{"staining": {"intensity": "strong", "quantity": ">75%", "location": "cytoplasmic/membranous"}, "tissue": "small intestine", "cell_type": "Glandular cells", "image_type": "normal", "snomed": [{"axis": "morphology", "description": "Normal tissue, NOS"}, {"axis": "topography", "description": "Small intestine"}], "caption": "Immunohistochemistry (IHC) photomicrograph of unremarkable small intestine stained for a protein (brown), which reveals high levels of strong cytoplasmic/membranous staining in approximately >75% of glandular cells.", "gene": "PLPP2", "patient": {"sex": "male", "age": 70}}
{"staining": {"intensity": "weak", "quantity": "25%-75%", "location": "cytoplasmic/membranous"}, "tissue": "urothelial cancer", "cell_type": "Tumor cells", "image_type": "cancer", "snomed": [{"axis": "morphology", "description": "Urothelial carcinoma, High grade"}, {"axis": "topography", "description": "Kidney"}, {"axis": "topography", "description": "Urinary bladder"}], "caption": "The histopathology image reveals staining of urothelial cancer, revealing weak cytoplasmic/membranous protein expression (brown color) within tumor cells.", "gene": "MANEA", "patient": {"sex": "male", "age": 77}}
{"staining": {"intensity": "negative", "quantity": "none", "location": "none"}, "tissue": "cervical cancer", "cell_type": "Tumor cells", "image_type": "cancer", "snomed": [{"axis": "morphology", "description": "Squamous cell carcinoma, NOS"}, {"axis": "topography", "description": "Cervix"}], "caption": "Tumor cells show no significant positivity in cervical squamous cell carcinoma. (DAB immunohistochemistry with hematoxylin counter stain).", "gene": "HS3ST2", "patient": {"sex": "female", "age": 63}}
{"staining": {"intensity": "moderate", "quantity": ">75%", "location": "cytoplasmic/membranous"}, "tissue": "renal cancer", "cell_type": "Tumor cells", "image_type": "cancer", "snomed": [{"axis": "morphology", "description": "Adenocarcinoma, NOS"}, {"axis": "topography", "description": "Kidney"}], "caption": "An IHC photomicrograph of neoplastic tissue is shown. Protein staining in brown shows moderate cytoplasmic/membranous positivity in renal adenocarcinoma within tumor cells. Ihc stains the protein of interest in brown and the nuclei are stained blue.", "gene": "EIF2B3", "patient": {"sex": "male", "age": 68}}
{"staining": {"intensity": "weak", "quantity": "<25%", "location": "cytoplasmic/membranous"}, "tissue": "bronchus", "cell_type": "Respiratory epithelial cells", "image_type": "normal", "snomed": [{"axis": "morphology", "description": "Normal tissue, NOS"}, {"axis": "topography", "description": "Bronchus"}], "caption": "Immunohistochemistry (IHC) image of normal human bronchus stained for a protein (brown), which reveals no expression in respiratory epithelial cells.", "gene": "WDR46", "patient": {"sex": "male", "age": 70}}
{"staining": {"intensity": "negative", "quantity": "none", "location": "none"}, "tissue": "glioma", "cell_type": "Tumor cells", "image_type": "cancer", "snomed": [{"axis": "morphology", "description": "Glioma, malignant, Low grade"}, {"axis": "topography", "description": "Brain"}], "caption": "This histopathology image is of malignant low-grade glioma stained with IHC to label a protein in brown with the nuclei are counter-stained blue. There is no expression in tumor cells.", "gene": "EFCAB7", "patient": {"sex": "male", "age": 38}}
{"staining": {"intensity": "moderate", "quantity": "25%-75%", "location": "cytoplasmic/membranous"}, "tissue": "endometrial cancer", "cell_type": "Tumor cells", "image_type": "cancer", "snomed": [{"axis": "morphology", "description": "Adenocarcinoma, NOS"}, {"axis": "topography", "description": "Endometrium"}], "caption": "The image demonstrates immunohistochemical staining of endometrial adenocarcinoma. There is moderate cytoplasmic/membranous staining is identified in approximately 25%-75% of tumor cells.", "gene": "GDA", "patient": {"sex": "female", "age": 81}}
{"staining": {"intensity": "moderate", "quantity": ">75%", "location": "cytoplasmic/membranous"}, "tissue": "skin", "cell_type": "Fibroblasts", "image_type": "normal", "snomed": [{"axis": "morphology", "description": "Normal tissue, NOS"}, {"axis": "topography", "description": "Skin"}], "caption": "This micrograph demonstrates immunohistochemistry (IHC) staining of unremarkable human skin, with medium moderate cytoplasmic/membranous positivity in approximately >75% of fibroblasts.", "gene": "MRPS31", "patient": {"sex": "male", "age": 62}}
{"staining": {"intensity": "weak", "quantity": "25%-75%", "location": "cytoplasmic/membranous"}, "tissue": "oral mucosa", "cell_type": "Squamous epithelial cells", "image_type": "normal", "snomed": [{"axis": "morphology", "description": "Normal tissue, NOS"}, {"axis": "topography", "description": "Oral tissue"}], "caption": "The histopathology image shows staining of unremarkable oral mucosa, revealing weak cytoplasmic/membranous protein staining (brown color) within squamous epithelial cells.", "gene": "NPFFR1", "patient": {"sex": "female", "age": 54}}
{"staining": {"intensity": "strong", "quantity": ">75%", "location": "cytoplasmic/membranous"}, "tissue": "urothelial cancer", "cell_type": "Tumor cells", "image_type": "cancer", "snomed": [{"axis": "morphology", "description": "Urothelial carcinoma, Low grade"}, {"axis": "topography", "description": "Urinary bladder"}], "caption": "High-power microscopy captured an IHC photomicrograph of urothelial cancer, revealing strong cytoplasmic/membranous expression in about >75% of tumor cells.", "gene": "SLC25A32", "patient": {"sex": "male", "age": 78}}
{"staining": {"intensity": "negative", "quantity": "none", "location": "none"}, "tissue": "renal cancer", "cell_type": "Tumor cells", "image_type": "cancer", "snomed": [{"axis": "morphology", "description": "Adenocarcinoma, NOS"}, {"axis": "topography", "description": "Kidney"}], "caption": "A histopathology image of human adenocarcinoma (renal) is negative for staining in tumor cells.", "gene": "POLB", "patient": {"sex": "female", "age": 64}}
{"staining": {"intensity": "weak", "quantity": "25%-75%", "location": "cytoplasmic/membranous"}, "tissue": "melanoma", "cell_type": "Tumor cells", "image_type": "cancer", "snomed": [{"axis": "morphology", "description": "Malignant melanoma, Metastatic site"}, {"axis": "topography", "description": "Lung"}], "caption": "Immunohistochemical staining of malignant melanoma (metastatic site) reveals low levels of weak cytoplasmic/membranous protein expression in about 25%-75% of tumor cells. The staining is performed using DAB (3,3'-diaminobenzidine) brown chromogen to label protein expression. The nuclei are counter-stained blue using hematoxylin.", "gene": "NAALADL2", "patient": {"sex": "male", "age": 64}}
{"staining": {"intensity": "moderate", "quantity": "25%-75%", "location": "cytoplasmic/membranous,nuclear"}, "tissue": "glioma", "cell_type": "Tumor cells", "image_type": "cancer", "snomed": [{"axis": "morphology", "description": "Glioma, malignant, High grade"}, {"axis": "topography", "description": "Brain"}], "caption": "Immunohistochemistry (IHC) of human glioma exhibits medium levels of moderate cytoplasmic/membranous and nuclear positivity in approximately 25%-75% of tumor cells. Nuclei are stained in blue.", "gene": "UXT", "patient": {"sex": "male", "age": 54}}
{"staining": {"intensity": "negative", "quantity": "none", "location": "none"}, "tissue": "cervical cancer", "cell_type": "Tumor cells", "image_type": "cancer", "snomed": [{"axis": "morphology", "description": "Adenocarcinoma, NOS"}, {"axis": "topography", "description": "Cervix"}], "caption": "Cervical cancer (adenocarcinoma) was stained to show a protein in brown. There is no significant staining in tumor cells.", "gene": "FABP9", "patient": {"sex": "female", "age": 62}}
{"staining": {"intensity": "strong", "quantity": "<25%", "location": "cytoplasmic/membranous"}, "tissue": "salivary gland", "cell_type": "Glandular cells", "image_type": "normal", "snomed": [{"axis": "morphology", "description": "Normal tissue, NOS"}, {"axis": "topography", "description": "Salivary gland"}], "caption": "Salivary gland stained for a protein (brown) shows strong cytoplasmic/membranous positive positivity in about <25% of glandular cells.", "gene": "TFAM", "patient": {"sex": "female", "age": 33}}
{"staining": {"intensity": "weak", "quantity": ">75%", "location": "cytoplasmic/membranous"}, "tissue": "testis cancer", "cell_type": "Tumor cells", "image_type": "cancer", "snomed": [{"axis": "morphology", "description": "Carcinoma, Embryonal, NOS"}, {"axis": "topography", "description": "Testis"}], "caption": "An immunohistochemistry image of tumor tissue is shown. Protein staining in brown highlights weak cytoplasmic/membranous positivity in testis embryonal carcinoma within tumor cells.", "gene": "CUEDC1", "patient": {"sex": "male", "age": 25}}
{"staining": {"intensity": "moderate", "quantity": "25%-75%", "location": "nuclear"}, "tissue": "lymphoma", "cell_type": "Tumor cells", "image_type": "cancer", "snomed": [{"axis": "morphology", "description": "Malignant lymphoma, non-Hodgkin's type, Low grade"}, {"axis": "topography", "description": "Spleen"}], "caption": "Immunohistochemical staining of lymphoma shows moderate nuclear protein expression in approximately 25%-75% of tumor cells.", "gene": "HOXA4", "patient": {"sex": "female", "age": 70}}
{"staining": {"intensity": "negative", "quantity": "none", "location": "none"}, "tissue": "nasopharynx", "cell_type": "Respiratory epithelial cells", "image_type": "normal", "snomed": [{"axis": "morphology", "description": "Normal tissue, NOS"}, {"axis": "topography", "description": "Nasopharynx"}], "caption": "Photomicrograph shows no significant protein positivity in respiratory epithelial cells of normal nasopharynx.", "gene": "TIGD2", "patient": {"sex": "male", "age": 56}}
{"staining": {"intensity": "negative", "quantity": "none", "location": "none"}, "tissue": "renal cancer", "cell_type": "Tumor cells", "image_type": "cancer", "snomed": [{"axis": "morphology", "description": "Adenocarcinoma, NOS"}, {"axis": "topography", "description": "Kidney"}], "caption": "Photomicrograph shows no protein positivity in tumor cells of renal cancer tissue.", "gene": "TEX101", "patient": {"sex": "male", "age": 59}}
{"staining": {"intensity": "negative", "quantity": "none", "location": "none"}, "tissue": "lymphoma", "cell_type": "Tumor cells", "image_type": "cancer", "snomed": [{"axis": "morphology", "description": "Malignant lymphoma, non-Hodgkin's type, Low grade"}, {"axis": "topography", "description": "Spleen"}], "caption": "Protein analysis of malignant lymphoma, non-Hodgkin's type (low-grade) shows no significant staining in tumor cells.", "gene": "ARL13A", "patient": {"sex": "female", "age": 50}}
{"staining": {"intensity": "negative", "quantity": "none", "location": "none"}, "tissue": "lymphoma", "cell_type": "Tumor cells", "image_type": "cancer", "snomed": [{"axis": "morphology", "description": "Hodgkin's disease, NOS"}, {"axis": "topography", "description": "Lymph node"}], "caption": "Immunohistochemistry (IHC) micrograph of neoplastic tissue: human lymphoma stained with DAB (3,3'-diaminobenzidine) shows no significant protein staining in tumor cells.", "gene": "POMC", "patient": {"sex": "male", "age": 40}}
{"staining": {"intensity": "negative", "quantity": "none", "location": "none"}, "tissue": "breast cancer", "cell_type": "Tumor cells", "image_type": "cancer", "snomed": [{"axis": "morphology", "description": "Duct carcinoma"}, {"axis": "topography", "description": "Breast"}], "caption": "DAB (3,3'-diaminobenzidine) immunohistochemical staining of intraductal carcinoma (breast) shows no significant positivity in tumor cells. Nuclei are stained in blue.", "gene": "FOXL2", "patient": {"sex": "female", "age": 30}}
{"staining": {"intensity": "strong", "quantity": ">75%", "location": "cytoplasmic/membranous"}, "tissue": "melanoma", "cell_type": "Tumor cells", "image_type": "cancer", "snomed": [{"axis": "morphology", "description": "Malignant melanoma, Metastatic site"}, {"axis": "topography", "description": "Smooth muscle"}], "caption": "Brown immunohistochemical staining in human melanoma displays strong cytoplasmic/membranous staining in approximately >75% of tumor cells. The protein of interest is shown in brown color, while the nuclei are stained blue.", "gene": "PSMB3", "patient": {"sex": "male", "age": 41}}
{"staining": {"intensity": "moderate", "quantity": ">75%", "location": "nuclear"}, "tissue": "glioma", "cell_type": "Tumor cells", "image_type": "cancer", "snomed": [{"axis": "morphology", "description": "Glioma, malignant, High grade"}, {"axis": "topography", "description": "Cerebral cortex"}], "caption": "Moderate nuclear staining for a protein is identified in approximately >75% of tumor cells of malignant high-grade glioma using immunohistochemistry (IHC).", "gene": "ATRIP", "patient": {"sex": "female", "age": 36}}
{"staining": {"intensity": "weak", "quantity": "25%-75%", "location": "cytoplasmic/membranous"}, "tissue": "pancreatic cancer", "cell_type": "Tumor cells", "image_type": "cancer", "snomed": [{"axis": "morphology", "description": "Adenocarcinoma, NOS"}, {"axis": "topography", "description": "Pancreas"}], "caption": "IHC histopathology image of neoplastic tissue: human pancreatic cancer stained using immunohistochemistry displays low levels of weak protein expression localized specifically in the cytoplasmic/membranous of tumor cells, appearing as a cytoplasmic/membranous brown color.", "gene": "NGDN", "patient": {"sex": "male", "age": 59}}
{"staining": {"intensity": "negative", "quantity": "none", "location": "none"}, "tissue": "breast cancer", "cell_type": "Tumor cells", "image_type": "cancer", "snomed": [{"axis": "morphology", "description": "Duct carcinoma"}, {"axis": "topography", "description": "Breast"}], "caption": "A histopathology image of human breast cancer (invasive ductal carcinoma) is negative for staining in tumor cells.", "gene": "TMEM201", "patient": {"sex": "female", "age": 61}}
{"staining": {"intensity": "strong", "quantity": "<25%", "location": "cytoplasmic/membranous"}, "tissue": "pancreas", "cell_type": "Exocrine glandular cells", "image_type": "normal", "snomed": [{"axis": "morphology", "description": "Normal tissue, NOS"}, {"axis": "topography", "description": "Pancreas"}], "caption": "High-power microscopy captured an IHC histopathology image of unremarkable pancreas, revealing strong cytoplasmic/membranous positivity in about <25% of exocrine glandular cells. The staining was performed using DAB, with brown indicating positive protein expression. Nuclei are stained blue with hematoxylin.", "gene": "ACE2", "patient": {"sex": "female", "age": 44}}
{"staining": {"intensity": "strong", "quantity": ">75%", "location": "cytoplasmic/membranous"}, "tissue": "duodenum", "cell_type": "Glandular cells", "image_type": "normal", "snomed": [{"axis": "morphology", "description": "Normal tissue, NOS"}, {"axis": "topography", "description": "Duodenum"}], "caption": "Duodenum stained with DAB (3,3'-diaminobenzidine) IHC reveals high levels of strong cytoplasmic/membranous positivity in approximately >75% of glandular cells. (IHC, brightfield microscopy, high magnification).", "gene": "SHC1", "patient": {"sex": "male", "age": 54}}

**Work instructions:** Gather, from the listing above, every line carrying the word "Cervix".

**Written reply:**
{"staining": {"intensity": "negative", "quantity": "none", "location": "none"}, "tissue": "cervical cancer", "cell_type": "Tumor cells", "image_type": "cancer", "snomed": [{"axis": "morphology", "description": "Squamous cell carcinoma, NOS"}, {"axis": "topography", "description": "Cervix"}], "caption": "Tumor cells show no significant positivity in cervical squamous cell carcinoma. (DAB immunohistochemistry with hematoxylin counter stain).", "gene": "HS3ST2", "patient": {"sex": "female", "age": 63}}
{"staining": {"intensity": "negative", "quantity": "none", "location": "none"}, "tissue": "cervical cancer", "cell_type": "Tumor cells", "image_type": "cancer", "snomed": [{"axis": "morphology", "description": "Adenocarcinoma, NOS"}, {"axis": "topography", "description": "Cervix"}], "caption": "Cervical cancer (adenocarcinoma) was stained to show a protein in brown. There is no significant staining in tumor cells.", "gene": "FABP9", "patient": {"sex": "female", "age": 62}}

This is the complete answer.